- Задание 1 -
Продублируйте целиком, без единого изменения, приведенный ниже фрагмент о кризисе университета.
- Задание 2 -
Запишите дословно все строки записей, которые следуют ниже за фрагментом. Изображения в ответ не включайте.
----- Предоставленный фрагмент -----
Из выступления Любавского видно, что кризис университета проявлялся на нескольких уровнях. Во-первых, налицо был кризис управления. Первоначально он заключался в конфликте между университетским советом и Министерством народного просвещения. Совет требовал автономии вуза, отказа от Устава 1884 г. Однако формальная победа университетского Совета — введение в действие Временных правил 27 августа 1905 г. — еще более запутала ситуацию. Оказались не разграничены властные полномочия между избранным ректором, Советом, попечителем и министерством. В результате для решения возникающих вопросов создавались различные комиссии, не предусмотренные законодательством. Так, сразу после закрытия университета в начале 1905 г. была создана Комиссия по выработке мероприятий для восстановления нормальной жизни университета, члены которой пришли к мнению, что «нестроения академической жизни находятся в тесной зависимости от общих условий жизни нашего отечества и не могут быть искоренены никакой университетской реформой»24. После введения

23 Любавский М.К. К университетскому вопросу // Голос Москвы. 1906. 28 дек.

24 Доклад комиссии см.: ЦИАМ. Ф. 418. Оп. 249. Д. 95. Л. 113.
----- Входные данные -----
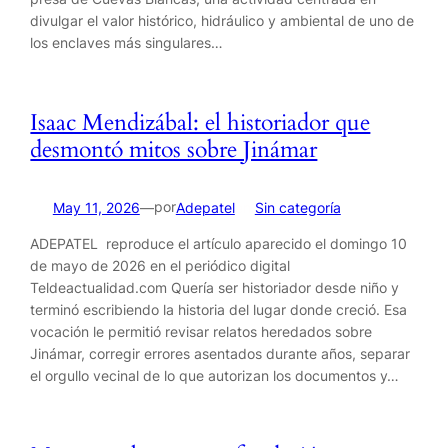
divulgar el valor histórico, hidráulico y ambiental de uno de
los enclaves más singulares…
Isaac Mendizábal: el historiador que
desmontó mitos sobre Jinámar
por
May 11, 2026
—
Adepatel
en
Sin categoría
ADEPATEL reproduce el artículo aparecido el domingo 10
de mayo de 2026 en el periódico digital
Teldeactualidad.com Quería ser historiador desde niño y
terminó escribiendo la historia del lugar donde creció. Esa
vocación le permitió revisar relatos heredados sobre
Jinámar, corregir errores asentados durante años, separar
el orgullo vecinal de lo que autorizan los documentos y…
-----
- Ответ на задание 1 -
Из выступления Любавского видно, что кризис университета проявлялся на нескольких уровнях. Во-первых, налицо был кризис управления. Первоначально он заключался в конфликте между университетским советом и Министерством народного просвещения. Совет требовал автономии вуза, отказа от Устава 1884 г. Однако формальная победа университетского Совета — введение в действие Временных правил 27 августа 1905 г. — еще более запутала ситуацию. Оказались не разграничены властные полномочия между избранным ректором, Советом, попечителем и министерством. В результате для решения возникающих вопросов создавались различные комиссии, не предусмотренные законодательством. Так, сразу после закрытия университета в начале 1905 г. была создана Комиссия по выработке мероприятий для восстановления нормальной жизни университета, члены которой пришли к мнению, что «нестроения академической жизни находятся в тесной зависимости от общих условий жизни нашего отечества и не могут быть искоренены никакой университетской реформой»24. После введения

23 Любавский М.К. К университетскому вопросу // Голос Москвы. 1906. 28 дек.

24 Доклад комиссии см.: ЦИАМ. Ф. 418. Оп. 249. Д. 95. Л. 113.

- Ответ на задание 2 -
divulgar el valor histórico, hidráulico y ambiental de uno de
los enclaves más singulares…
Isaac Mendizábal: el historiador que
desmontó mitos sobre Jinámar
por
May 11, 2026
—
Adepatel
en
Sin categoría
ADEPATEL reproduce el artículo aparecido el domingo 10
de mayo de 2026 en el periódico digital
Teldeactualidad.com Quería ser historiador desde niño y
terminó escribiendo la historia del lugar donde creció. Esa
vocación le permitió revisar relatos heredados sobre
Jinámar, corregir errores asentados durante años, separar
el orgullo vecinal de lo que autorizan los documentos y…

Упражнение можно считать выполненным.